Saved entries
......
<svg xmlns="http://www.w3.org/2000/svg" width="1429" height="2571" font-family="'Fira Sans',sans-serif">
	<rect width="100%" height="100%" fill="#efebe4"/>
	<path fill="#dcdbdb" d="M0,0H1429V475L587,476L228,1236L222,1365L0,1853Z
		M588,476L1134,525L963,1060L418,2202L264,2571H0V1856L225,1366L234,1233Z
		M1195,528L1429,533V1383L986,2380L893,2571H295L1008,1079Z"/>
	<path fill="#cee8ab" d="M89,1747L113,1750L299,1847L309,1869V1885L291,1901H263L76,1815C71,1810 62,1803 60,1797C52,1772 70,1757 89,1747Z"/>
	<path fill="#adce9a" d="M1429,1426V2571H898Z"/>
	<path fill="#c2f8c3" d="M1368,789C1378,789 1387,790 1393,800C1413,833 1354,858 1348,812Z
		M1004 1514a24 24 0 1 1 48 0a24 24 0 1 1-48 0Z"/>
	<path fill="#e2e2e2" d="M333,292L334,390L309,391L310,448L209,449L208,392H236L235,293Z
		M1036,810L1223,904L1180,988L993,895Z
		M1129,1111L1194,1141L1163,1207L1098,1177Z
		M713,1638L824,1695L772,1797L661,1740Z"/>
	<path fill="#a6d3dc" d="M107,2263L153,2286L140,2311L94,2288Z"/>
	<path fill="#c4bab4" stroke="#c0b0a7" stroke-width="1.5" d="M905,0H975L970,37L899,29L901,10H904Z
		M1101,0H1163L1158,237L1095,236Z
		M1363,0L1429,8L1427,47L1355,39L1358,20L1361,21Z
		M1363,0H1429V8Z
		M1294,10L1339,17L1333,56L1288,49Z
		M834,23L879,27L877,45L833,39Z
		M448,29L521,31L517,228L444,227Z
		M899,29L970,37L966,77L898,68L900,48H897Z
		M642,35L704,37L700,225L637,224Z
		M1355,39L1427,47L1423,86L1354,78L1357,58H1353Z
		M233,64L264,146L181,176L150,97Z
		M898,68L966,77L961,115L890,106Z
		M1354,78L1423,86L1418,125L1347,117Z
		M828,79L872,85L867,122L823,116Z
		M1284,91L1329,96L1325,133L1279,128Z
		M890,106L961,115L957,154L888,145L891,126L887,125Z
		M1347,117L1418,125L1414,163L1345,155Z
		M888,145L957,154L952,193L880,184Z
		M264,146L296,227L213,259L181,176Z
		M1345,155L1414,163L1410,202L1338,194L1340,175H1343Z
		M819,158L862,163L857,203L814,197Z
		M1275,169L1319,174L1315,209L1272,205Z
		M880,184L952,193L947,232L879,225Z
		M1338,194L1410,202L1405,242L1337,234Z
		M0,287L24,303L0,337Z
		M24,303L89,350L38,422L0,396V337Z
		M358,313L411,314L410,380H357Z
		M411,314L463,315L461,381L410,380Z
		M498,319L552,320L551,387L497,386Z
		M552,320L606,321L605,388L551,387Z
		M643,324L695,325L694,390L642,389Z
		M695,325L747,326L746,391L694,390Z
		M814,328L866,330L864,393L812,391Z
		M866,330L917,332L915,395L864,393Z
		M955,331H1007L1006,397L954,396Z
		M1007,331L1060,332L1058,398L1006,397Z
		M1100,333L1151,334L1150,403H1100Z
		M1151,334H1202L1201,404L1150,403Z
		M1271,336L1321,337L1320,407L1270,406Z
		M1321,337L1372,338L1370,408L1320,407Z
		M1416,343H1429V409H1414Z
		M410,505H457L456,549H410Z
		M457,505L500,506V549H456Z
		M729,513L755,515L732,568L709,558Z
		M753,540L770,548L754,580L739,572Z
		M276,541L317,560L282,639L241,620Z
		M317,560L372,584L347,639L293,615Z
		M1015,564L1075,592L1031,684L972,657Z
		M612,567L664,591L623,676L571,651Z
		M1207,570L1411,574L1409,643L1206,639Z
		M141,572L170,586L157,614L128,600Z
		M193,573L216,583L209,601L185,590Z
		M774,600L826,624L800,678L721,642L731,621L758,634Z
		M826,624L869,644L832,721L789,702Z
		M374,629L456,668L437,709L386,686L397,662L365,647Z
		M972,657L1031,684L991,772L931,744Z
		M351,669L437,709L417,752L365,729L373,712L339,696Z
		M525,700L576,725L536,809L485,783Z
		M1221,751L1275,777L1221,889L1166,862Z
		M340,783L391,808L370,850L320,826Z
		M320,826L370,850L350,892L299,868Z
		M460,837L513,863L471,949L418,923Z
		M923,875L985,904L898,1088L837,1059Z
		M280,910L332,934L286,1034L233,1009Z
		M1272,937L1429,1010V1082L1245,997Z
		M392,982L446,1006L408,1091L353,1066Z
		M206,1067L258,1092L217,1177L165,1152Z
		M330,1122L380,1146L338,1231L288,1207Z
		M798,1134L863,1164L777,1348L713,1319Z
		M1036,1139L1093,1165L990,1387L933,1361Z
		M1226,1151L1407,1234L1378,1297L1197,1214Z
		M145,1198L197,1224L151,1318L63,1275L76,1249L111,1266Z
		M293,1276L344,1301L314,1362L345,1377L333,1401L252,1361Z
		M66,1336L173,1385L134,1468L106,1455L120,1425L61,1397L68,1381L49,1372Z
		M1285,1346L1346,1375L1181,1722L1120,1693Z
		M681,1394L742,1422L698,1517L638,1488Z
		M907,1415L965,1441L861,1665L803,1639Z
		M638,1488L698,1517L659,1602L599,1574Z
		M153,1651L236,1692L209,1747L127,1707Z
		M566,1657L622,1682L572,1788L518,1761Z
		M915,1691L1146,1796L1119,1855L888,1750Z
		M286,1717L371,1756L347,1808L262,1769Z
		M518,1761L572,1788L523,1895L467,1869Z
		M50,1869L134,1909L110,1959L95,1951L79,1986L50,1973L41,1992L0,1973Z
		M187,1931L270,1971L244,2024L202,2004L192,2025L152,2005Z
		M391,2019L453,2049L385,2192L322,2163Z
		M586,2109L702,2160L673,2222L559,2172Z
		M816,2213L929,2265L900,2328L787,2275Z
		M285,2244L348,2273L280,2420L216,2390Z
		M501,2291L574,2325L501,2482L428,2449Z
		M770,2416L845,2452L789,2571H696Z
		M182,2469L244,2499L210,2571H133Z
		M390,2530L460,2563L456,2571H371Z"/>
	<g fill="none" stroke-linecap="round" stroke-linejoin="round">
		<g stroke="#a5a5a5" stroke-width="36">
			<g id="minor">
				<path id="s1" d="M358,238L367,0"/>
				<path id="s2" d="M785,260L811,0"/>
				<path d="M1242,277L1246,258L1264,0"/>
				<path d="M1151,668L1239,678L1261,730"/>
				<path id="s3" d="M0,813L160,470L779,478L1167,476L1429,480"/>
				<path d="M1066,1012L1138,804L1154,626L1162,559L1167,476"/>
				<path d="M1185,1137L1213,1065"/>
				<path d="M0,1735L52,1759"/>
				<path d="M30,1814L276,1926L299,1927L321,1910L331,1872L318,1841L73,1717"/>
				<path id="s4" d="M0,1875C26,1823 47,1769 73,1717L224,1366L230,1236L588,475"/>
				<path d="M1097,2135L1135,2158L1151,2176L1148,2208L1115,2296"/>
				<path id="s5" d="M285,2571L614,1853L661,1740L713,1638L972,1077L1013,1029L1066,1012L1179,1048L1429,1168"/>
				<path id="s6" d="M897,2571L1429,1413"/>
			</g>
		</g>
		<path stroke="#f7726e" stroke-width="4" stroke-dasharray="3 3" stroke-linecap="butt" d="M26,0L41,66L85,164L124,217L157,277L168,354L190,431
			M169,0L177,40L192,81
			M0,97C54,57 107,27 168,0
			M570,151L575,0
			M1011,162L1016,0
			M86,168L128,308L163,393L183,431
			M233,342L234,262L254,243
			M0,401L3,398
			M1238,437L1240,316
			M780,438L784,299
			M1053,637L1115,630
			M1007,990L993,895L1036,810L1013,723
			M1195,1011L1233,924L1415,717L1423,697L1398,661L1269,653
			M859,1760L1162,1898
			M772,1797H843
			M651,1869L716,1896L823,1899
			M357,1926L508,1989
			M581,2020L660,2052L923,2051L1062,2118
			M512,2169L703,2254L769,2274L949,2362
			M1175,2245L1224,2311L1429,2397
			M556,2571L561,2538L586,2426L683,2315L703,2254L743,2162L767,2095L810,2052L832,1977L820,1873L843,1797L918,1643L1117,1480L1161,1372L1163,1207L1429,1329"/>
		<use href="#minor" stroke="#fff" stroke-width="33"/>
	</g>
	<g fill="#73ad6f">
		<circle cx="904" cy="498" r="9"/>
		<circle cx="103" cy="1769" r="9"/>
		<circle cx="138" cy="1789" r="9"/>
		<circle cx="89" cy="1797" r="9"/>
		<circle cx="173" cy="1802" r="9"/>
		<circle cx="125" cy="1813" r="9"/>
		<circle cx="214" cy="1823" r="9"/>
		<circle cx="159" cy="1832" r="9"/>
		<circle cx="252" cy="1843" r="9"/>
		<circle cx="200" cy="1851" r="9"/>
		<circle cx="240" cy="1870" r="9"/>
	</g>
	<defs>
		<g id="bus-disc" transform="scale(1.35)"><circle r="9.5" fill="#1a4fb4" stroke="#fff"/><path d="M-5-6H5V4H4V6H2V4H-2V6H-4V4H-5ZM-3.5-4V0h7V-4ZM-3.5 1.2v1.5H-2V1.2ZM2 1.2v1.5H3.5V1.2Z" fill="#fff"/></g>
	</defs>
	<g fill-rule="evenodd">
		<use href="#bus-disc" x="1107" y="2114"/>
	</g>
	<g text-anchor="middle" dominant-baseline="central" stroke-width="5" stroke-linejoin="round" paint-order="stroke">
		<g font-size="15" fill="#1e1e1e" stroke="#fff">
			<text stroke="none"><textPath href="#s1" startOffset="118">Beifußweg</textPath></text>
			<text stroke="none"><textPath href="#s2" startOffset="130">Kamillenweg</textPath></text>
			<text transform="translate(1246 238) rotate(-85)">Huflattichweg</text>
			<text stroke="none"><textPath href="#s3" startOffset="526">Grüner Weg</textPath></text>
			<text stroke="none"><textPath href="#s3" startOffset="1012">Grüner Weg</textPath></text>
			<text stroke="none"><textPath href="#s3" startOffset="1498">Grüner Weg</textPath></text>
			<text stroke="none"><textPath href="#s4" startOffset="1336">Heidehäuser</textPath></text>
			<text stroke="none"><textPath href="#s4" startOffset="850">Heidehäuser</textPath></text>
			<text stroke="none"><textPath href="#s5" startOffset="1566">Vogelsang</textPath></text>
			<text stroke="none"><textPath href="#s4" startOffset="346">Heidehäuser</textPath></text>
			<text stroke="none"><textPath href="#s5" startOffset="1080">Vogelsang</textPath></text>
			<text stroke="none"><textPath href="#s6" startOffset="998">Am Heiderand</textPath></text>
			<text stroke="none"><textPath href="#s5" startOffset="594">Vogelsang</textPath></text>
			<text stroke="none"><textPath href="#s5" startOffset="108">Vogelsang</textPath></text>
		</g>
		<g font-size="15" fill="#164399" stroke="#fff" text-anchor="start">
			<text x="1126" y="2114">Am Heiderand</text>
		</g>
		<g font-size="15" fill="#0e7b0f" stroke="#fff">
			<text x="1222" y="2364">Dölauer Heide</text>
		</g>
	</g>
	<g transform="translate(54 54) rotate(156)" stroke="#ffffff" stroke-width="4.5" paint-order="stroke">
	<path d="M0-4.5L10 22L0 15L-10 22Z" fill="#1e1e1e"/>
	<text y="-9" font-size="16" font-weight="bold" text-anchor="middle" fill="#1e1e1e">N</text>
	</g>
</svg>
......
DESCRIPTION OF THE TASK
Filter the records for lines holding the string "linejoin". Copy each one.

ANSWER SPACE
	<g fill="none" stroke-linecap="round" stroke-linejoin="round">
	<g text-anchor="middle" dominant-baseline="central" stroke-width="5" stroke-linejoin="round" paint-order="stroke">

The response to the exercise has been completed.